◆ Text segment:
Crossover youth are youth who have been victims of maltreatment and have also engaged in delinquent acts. Dual system youth are crossover youth who have touched both the child welfare and juvenile justice systems.
Exhibit 1. Distinguishing Key Terms
Source: Denise C. Herz, “Key Findings from the OJJDP Dual System Youth Design Study,” presentation to the Federal Interagency Working Group on Child Abuse and Neglect, Washington, DC, July 2019.

The National Institute of Justice recognizes that having a dual system youth’s child welfare history at hand could help juvenile courts figure out what remedies would, or would not, be suitable in particular cases. Interactive data linkages could help drive collaborative case management by child welfare and justice agencies. They could help inform and refine best practices for a jurisdiction’s work with vulnerable youth. In addition, they could help researchers identify youth trajectories, assess interventions, quantify trends, and fuel future reforms. Finding out what works is also essential to refining public policy.

Without functional data linkages between the child welfare and juvenile justice systems, child welfare agencies and researchers are often hard-pressed to learn what becomes of child clients if and when they enter the juvenile justice system. That connective knowledge can be crucial to discovering which child welfare interventions correlate with the best outcomes for the individual down the line, and which interventions may be less promising, or even ineffective, in the long run.

◆ Exercise A: Print a portion of the passage on dual system youth: begin at the words that contain "Crossover youth are" and stop after "DC, July 2019.".
◆ Exercise B: In the passage on dual system youth, how are dual system youth defined?
The stored data after this sentence is not needed for any of the work.

(Stored data)
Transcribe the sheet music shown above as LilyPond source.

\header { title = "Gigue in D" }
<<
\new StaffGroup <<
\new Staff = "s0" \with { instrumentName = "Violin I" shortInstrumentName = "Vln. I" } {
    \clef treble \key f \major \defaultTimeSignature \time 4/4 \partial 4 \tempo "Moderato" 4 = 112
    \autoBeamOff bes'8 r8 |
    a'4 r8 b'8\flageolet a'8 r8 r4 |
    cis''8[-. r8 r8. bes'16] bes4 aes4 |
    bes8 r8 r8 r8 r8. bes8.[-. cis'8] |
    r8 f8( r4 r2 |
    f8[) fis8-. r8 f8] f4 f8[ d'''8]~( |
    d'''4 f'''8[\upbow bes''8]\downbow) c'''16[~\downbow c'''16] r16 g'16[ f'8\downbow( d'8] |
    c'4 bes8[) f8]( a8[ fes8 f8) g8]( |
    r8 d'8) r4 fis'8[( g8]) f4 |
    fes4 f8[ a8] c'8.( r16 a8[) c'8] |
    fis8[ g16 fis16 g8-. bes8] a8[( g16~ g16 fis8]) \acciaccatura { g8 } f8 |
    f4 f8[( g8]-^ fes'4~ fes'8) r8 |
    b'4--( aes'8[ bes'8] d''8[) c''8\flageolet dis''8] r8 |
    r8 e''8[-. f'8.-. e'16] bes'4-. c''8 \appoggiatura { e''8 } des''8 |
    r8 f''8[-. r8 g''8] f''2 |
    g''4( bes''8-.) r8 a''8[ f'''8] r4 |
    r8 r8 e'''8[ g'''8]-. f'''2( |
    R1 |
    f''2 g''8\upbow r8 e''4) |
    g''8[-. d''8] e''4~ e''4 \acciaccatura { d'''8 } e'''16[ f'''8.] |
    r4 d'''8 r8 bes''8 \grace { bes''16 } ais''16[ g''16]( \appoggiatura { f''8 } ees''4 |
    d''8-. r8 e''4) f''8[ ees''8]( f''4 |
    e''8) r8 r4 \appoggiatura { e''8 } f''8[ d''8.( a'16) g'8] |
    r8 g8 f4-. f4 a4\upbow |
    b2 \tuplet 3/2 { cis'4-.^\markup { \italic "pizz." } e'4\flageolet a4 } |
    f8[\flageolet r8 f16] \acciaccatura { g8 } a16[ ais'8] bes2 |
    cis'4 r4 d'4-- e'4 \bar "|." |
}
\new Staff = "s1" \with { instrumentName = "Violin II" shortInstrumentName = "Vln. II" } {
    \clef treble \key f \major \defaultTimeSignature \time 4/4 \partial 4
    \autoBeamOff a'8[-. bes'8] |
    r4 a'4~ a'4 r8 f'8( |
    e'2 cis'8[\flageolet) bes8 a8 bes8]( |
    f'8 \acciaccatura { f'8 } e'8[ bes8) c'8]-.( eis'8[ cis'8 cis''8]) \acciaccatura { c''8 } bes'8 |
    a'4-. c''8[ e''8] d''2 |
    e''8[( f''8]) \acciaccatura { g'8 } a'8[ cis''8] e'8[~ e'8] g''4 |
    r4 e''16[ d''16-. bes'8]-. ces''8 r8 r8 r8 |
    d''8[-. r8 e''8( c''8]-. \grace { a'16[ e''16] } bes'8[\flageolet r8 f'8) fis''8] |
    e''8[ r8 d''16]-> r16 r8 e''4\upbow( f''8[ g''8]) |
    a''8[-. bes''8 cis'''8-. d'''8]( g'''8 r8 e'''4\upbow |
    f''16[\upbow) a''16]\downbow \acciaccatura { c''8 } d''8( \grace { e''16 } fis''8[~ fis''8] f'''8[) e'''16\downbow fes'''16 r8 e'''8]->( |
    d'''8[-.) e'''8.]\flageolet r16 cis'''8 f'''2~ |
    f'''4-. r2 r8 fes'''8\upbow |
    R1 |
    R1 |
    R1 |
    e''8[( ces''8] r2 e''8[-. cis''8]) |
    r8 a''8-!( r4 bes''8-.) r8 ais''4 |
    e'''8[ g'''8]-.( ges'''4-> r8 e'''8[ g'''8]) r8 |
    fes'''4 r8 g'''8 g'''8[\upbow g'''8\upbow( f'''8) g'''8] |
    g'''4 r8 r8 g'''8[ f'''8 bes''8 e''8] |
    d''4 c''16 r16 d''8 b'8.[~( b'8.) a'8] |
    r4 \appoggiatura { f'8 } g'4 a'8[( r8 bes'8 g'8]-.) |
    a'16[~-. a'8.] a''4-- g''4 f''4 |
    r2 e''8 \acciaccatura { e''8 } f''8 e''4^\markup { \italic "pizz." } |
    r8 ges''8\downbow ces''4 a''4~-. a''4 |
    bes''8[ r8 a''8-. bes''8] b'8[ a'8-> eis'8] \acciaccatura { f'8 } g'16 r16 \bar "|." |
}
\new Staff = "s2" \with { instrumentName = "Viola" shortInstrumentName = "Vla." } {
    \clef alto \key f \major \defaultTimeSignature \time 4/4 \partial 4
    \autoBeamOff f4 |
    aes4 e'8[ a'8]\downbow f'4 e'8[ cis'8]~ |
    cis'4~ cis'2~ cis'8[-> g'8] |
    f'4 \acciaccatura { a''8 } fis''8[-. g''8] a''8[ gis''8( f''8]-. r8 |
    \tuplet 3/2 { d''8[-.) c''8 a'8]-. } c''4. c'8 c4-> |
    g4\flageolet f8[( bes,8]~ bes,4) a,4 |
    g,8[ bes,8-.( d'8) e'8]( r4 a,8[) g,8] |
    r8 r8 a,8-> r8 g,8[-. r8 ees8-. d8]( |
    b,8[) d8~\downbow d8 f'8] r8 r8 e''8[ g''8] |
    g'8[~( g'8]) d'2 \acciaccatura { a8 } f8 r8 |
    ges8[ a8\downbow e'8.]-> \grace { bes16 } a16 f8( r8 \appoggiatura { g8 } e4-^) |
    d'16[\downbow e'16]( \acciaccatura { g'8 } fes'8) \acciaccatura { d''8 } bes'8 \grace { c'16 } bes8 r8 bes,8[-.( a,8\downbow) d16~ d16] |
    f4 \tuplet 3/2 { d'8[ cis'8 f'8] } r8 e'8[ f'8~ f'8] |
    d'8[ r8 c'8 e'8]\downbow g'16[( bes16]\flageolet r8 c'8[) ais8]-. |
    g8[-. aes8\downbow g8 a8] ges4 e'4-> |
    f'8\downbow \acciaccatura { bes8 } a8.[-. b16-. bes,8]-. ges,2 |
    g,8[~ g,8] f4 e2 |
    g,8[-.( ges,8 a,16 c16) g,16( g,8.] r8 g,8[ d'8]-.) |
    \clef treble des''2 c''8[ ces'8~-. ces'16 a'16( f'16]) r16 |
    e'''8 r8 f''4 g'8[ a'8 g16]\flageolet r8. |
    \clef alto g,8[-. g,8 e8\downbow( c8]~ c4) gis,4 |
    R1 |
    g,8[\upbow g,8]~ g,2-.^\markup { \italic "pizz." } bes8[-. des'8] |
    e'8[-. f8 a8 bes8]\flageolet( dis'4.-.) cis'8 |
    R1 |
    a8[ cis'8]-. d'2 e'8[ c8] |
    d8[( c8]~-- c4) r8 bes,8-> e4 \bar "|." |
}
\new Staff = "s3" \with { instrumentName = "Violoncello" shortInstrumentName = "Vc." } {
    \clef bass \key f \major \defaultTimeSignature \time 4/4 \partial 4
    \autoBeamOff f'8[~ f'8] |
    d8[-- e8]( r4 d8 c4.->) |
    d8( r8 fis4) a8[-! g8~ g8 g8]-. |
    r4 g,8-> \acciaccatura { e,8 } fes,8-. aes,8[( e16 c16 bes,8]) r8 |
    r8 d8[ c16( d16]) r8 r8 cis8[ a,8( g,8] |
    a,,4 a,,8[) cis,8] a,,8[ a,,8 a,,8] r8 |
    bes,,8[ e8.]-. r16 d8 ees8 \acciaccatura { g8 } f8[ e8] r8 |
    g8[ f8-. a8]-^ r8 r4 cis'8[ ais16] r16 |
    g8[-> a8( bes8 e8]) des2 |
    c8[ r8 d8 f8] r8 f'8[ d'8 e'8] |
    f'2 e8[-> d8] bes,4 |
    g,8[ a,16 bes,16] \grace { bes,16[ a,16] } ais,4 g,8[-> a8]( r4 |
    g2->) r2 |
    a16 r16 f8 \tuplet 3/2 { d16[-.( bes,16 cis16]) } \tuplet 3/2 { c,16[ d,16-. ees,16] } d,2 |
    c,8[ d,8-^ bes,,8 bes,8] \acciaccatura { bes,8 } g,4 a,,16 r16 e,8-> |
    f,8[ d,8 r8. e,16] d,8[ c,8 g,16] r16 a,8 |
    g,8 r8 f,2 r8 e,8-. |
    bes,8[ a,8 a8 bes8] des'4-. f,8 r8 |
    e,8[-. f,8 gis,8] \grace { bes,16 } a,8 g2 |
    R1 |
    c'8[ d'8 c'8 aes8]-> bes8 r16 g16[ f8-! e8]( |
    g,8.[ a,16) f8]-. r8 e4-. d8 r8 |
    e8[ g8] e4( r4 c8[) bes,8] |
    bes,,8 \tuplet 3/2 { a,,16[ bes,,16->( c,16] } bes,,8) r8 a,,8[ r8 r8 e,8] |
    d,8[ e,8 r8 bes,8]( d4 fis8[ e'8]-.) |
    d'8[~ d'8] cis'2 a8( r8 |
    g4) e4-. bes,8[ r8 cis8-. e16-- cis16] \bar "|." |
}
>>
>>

◆ Answer A:
Crossover youth are youth who have been victims of maltreatment and have also engaged in delinquent acts. Dual system youth are crossover youth who have touched both the child welfare and juvenile justice systems.
Exhibit 1. Distinguishing Key Terms
Source: Denise C. Herz, “Key Findings from the OJJDP Dual System Youth Design Study,” presentation to the Federal Interagency Working Group on Child Abuse and Neglect, Washington, DC, July 2019.

◆ Answer B: They are crossover youth who have touched both the child welfare and juvenile justice systems.